With guitarist Gary Holt now splitting his time between Exodus and Slayer (following the sad death of founding Slayer member Jeff Hanneman in 2013) it will be interesting to see how that influences the output and activity of both bands.
4. Slipknot— .5: The Gray Chapter
Following the death of founding member, bassist, Paul Gray in 2010 there was some doubt whether Slipknot would ever record and release another album; a doubt that was reinforced again when drummer Joey Jordison was ejected from the band in 2013.
But here it is, dedicated to Paul Gray and it’s a crushing album of riffs and delicate melodies.
3. Opeth—Pale Communion
Following Heritage (2011) which saw Opeth move away from their death metal roots and embrace a more 1970s prog rock path, Pale Communion (2014) follows a similar mellow and retro route.
I know that Opeth have come under fire for their dramatic change of style, compared by some to Spinal Tap’s middle-life-crisis “Jazz Odyssey”, but I rather love it. It still contains the light-and-dark twists and turns of any other Opeth album.
This album is heavy in a different way to Blackwater Park (2001) or Ghost Reveries (2006) but if on their next one Mikael Åkerfeldt happened to stomp on his distortion pedal once or twice then I’m sure it would propel that album to the number one slot that year.
2. Mastodon—Once More ‘Round the Sun
This has been in many ways my go-to album of 2014. It’s the album that I’ve gone to sleep listening to more than any other, and it features my most-listened to song of the year: the opening track ‘Tread lightly’.
This isn’t the Mastodon of Remission (2002) or Leviathan (2004). This is a more laid back and melodic Mastodon, more progressive rock than metal throughout but it is still great music. (Even if the album cover is freaky and gives my children nightmares!)
1. Johnny Flynn—Detectorists
This folk-song theme-tune from the BBC Four mini drama Detectorists written by Mackenzie Crook rather took me by surprise. The writing and acting was exquisite, the theme song was short but sublime.
I wish there had been more—an album—rather than a single song but I’ve listened to this one track over and over again. Last.fm ranks it as joint #14 this year.
In what has been a generally very difficult year, it’s nice to have this gentle, romantic song as its counterpoint.
Bonus: Reuben Saunders—Oh I am a spaceman!
A special word must be given to the song “Oh I am a spaceman!” that my eldest son Reuben and I wrote back in May.
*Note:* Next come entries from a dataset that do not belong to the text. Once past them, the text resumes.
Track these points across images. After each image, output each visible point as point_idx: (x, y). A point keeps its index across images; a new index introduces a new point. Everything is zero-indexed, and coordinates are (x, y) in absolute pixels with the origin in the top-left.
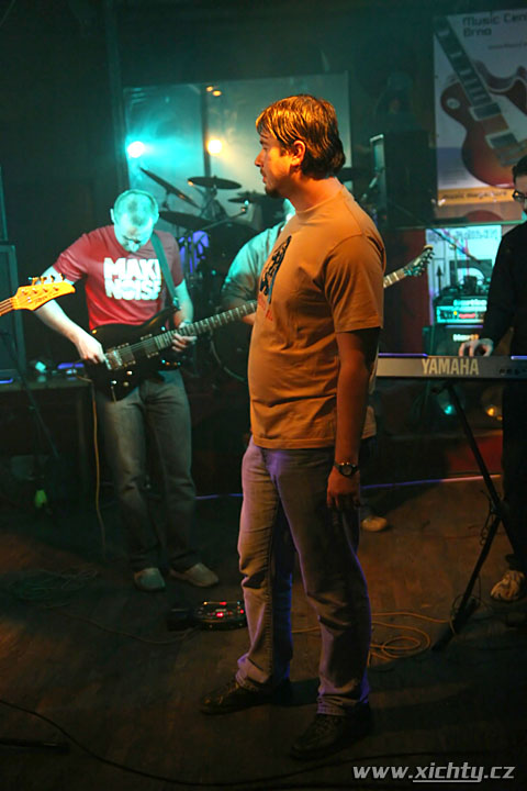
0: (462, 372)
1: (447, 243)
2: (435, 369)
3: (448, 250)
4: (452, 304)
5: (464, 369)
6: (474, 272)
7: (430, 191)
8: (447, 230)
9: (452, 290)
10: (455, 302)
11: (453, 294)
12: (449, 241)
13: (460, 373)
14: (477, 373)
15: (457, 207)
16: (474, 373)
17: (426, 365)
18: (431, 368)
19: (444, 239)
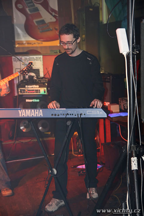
0: (36, 116)
1: (21, 62)
2: (24, 114)
3: (22, 65)
4: (25, 87)
5: (37, 114)
6: (33, 74)
7: (13, 41)
8: (21, 57)
9: (25, 81)
10: (26, 86)
11: (25, 83)
12: (22, 61)
13: (35, 116)
14: (42, 116)
15: (23, 48)
16: (41, 115)
17: (20, 113)
18: (23, 114)
19: (20, 61)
My wife Jane was away and while his younger brothers played a LEGO game on my PC Reuben asked if we could write a song.
Unsure about what we’d produce I said yes: at least it could be great fun. I had no idea that we’d produce something so fun. Most of the ideas were Reuben’s, I just shaped them into a song format and gave it a simple tune.
I’m in the process of illustrating the song to turn it into a self-published book for Reuben. But don’t tell him: shhhh! That’ll be a nice surprise for him next year.
You can hear our demo of the song (featuring Reuben on vocals and percussion) on SoundCloud.